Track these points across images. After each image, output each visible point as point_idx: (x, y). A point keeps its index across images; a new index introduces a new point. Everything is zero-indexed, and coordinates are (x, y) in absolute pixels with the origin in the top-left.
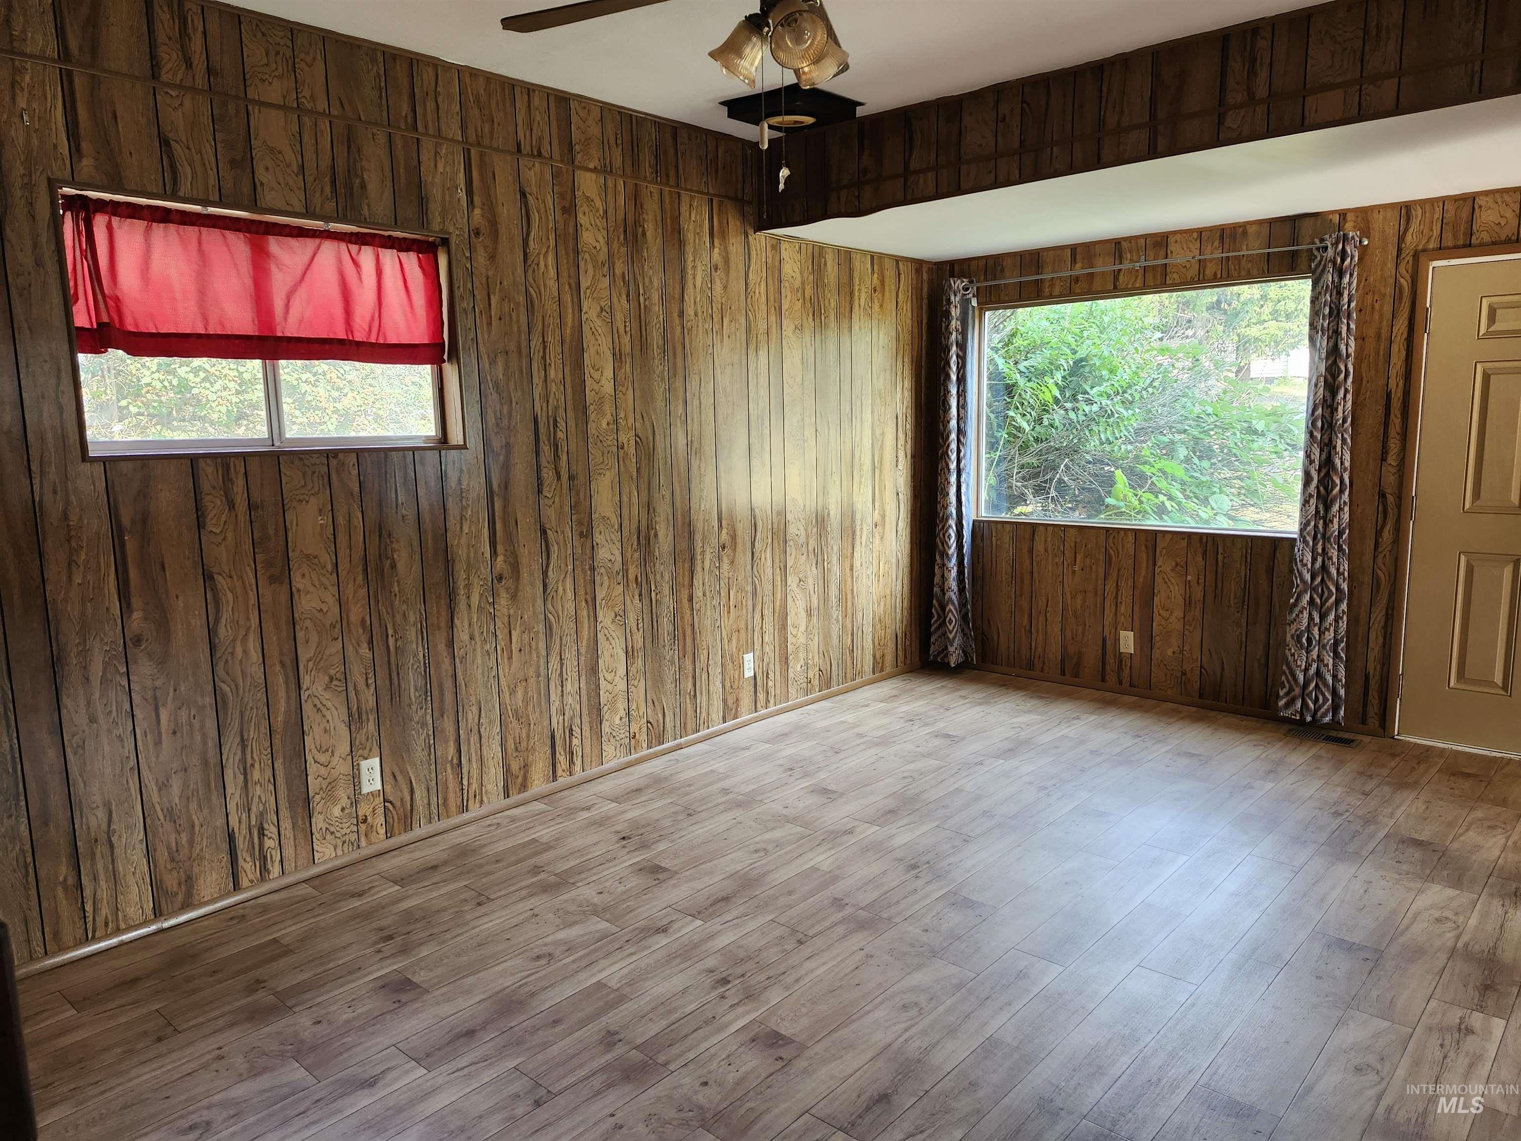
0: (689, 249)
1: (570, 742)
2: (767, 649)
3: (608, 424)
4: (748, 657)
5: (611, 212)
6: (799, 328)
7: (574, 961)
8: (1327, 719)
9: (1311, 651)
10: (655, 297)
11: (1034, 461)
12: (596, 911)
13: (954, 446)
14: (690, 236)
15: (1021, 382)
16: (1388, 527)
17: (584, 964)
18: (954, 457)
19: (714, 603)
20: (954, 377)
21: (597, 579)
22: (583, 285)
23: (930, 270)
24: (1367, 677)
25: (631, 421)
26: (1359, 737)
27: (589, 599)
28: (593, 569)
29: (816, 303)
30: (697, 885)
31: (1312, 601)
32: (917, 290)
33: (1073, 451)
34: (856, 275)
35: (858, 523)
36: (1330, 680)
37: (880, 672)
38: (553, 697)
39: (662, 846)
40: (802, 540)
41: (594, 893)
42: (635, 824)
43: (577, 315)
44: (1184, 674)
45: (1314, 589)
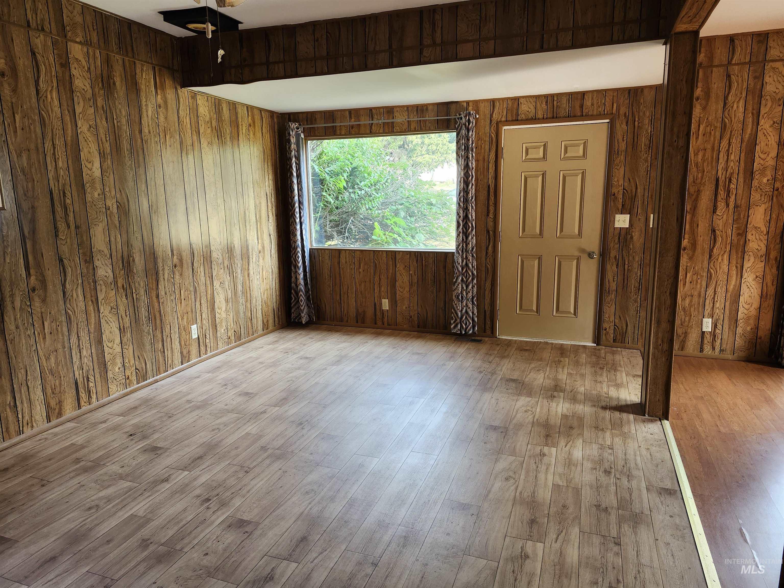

____

• _What is needed_
An exact copy is needed of every line from the line containing "38: (553, 697)" to the last line of the records; pictures stay out of it.

• _Exercise response_
38: (553, 697)
39: (662, 846)
40: (802, 540)
41: (594, 893)
42: (635, 824)
43: (577, 315)
44: (1184, 674)
45: (1314, 589)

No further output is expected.